Assignment
Leave out the pictures and print the records below exactly.

##### Task data #####

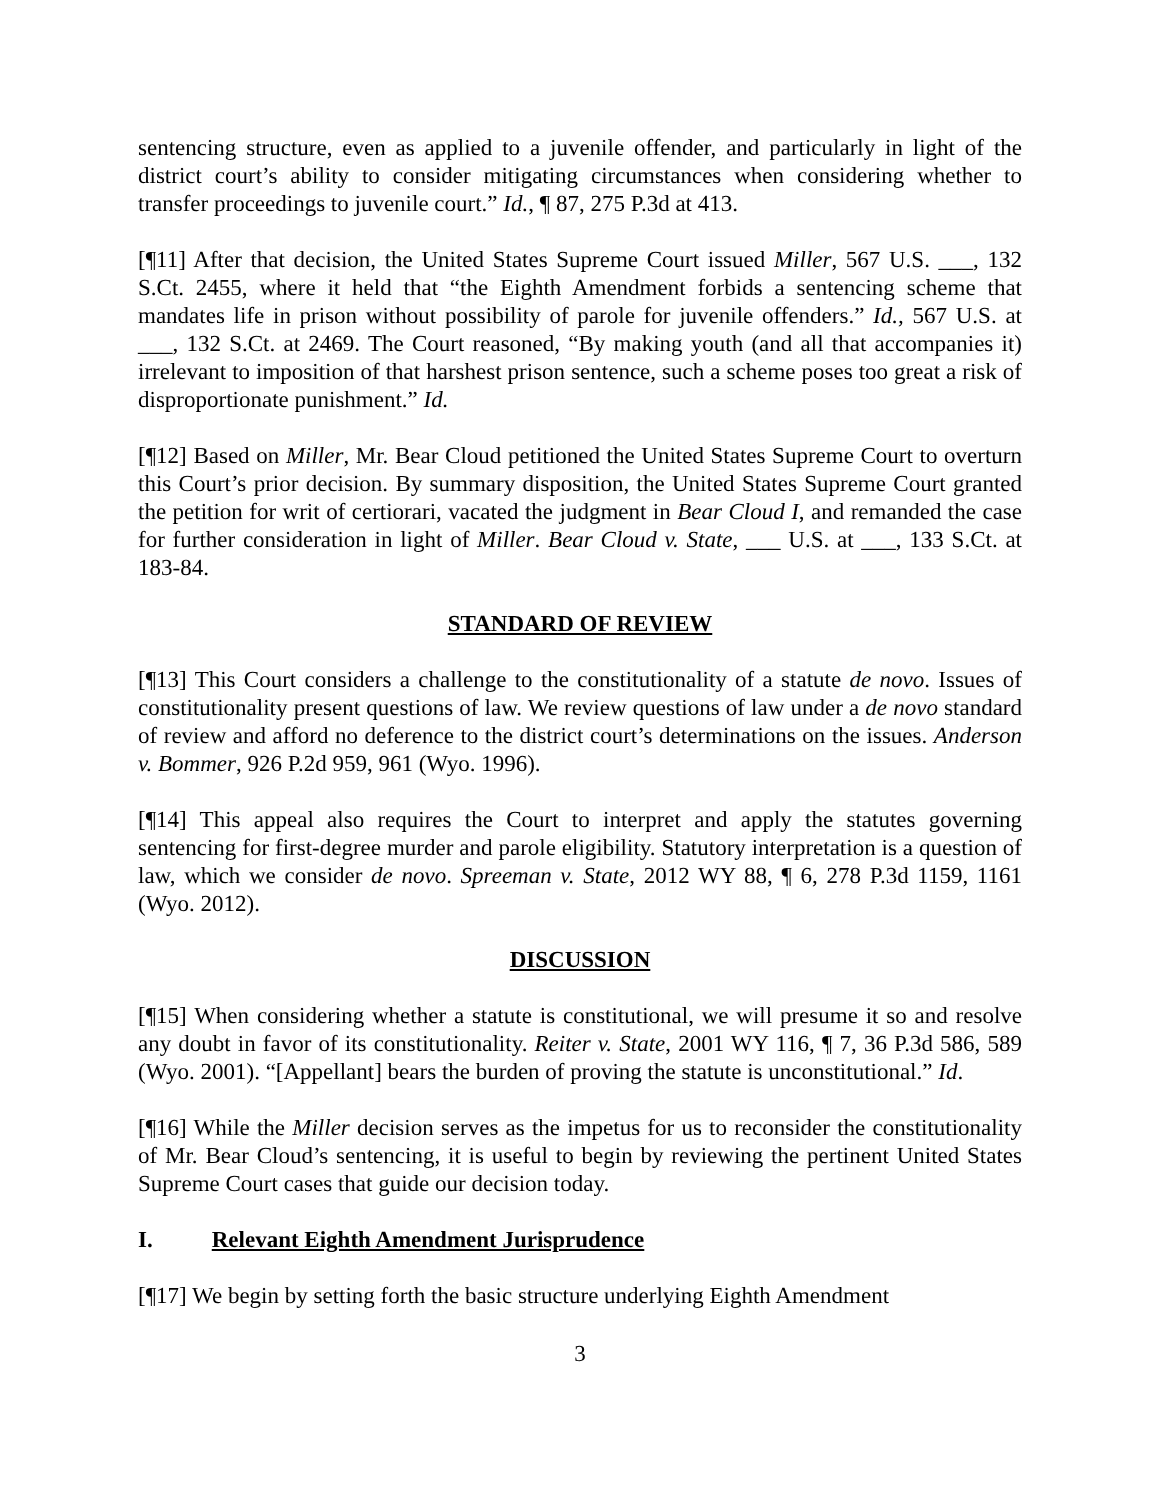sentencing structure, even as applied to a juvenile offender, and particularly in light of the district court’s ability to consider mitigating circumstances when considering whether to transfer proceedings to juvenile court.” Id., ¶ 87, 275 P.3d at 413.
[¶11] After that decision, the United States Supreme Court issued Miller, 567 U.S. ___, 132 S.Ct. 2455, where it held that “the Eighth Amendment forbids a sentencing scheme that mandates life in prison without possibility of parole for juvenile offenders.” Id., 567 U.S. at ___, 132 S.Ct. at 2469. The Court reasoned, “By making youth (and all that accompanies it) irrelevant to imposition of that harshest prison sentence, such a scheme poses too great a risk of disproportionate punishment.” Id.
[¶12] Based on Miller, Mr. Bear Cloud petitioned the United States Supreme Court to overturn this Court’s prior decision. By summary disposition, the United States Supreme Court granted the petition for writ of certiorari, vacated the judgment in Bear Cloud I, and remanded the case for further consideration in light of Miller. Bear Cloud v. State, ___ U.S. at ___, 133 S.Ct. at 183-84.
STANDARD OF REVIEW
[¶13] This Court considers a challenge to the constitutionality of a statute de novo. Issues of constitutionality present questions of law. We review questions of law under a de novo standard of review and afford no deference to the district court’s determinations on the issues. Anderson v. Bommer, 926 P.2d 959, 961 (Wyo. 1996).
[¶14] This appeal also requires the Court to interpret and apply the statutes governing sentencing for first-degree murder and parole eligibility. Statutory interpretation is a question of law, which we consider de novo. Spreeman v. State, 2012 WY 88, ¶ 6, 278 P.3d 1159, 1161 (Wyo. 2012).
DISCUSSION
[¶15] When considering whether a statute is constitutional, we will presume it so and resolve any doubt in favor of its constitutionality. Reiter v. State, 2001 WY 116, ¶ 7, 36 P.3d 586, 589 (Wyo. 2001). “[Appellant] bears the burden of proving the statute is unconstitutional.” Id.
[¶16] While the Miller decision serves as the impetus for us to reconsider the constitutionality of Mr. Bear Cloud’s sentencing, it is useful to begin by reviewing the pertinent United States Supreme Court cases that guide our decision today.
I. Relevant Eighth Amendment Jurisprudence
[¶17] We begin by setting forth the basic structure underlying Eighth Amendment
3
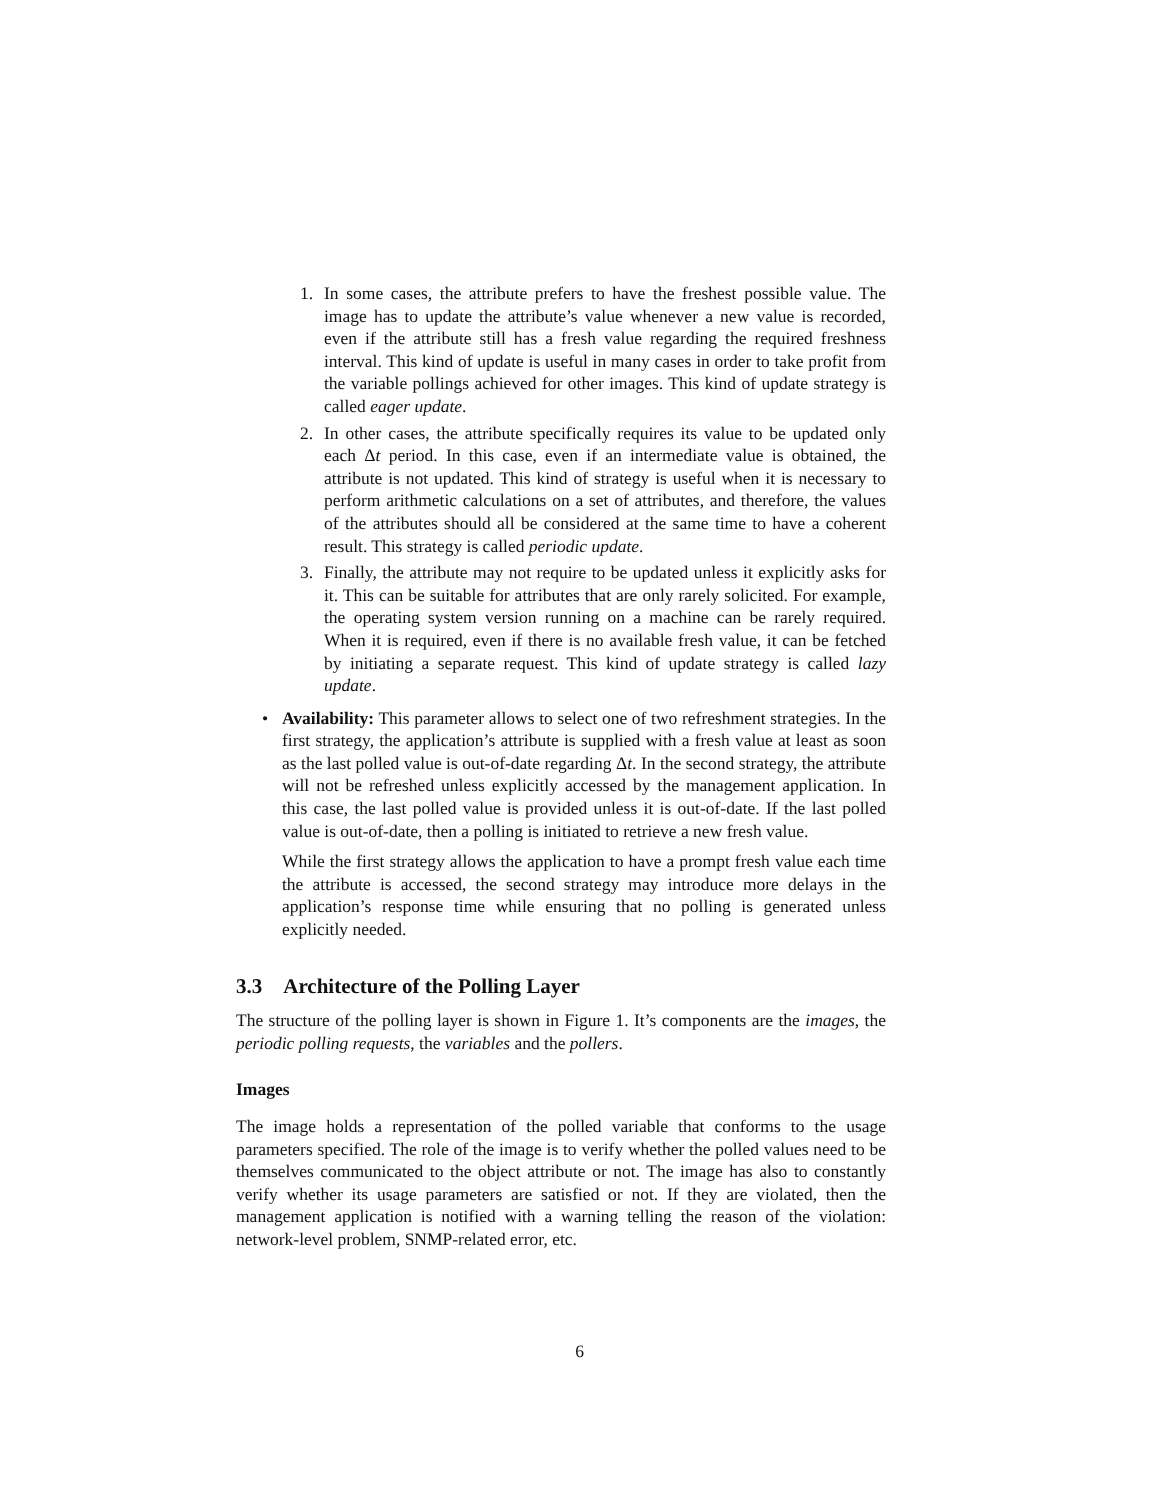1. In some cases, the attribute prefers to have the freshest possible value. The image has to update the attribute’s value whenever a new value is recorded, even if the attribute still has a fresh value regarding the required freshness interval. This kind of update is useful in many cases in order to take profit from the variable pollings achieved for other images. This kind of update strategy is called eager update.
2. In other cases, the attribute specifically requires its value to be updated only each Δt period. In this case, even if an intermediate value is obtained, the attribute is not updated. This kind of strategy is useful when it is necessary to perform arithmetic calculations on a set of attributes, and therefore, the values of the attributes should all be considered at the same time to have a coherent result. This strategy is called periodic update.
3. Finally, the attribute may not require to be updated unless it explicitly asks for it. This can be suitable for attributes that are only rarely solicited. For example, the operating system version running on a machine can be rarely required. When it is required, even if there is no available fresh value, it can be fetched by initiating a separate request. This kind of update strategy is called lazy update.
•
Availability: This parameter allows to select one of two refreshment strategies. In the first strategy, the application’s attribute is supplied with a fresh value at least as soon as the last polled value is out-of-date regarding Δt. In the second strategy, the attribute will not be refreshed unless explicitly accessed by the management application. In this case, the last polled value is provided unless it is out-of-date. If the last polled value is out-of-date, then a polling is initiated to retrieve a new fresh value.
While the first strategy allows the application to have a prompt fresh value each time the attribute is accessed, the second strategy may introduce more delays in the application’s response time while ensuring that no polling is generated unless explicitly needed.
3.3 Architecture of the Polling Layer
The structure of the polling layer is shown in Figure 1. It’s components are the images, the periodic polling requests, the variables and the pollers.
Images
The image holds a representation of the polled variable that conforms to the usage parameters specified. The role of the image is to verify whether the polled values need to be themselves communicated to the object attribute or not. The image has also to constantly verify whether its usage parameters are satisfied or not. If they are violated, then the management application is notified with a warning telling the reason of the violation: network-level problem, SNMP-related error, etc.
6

#####

Exercise response
sentencing structure, even as applied to a juvenile offender, and particularly in light of the district court’s ability to consider mitigating circumstances when considering whether to transfer proceedings to juvenile court.” Id., ¶ 87, 275 P.3d at 413.
[¶11] After that decision, the United States Supreme Court issued Miller, 567 U.S. ___, 132 S.Ct. 2455, where it held that “the Eighth Amendment forbids a sentencing scheme that mandates life in prison without possibility of parole for juvenile offenders.” Id., 567 U.S. at ___, 132 S.Ct. at 2469. The Court reasoned, “By making youth (and all that accompanies it) irrelevant to imposition of that harshest prison sentence, such a scheme poses too great a risk of disproportionate punishment.” Id.
[¶12] Based on Miller, Mr. Bear Cloud petitioned the United States Supreme Court to overturn this Court’s prior decision. By summary disposition, the United States Supreme Court granted the petition for writ of certiorari, vacated the judgment in Bear Cloud I, and remanded the case for further consideration in light of Miller. Bear Cloud v. State, ___ U.S. at ___, 133 S.Ct. at 183-84.
STANDARD OF REVIEW
[¶13] This Court considers a challenge to the constitutionality of a statute de novo. Issues of constitutionality present questions of law. We review questions of law under a de novo standard of review and afford no deference to the district court’s determinations on the issues. Anderson v. Bommer, 926 P.2d 959, 961 (Wyo. 1996).
[¶14] This appeal also requires the Court to interpret and apply the statutes governing sentencing for first-degree murder and parole eligibility. Statutory interpretation is a question of law, which we consider de novo. Spreeman v. State, 2012 WY 88, ¶ 6, 278 P.3d 1159, 1161 (Wyo. 2012).
DISCUSSION
[¶15] When considering whether a statute is constitutional, we will presume it so and resolve any doubt in favor of its constitutionality. Reiter v. State, 2001 WY 116, ¶ 7, 36 P.3d 586, 589 (Wyo. 2001). “[Appellant] bears the burden of proving the statute is unconstitutional.” Id.
[¶16] While the Miller decision serves as the impetus for us to reconsider the constitutionality of Mr. Bear Cloud’s sentencing, it is useful to begin by reviewing the pertinent United States Supreme Court cases that guide our decision today.
I. Relevant Eighth Amendment Jurisprudence
[¶17] We begin by setting forth the basic structure underlying Eighth Amendment
3
1. In some cases, the attribute prefers to have the freshest possible value. The image has to update the attribute’s value whenever a new value is recorded, even if the attribute still has a fresh value regarding the required freshness interval. This kind of update is useful in many cases in order to take profit from the variable pollings achieved for other images. This kind of update strategy is called eager update.
2. In other cases, the attribute specifically requires its value to be updated only each Δt period. In this case, even if an intermediate value is obtained, the attribute is not updated. This kind of strategy is useful when it is necessary to perform arithmetic calculations on a set of attributes, and therefore, the values of the attributes should all be considered at the same time to have a coherent result. This strategy is called periodic update.
3. Finally, the attribute may not require to be updated unless it explicitly asks for it. This can be suitable for attributes that are only rarely solicited. For example, the operating system version running on a machine can be rarely required. When it is required, even if there is no available fresh value, it can be fetched by initiating a separate request. This kind of update strategy is called lazy update.
•
Availability: This parameter allows to select one of two refreshment strategies. In the first strategy, the application’s attribute is supplied with a fresh value at least as soon as the last polled value is out-of-date regarding Δt. In the second strategy, the attribute will not be refreshed unless explicitly accessed by the management application. In this case, the last polled value is provided unless it is out-of-date. If the last polled value is out-of-date, then a polling is initiated to retrieve a new fresh value.
While the first strategy allows the application to have a prompt fresh value each time the attribute is accessed, the second strategy may introduce more delays in the application’s response time while ensuring that no polling is generated unless explicitly needed.
3.3 Architecture of the Polling Layer
The structure of the polling layer is shown in Figure 1. It’s components are the images, the periodic polling requests, the variables and the pollers.
Images
The image holds a representation of the polled variable that conforms to the usage parameters specified. The role of the image is to verify whether the polled values need to be themselves communicated to the object attribute or not. The image has also to constantly verify whether its usage parameters are satisfied or not. If they are violated, then the management application is notified with a warning telling the reason of the violation: network-level problem, SNMP-related error, etc.
6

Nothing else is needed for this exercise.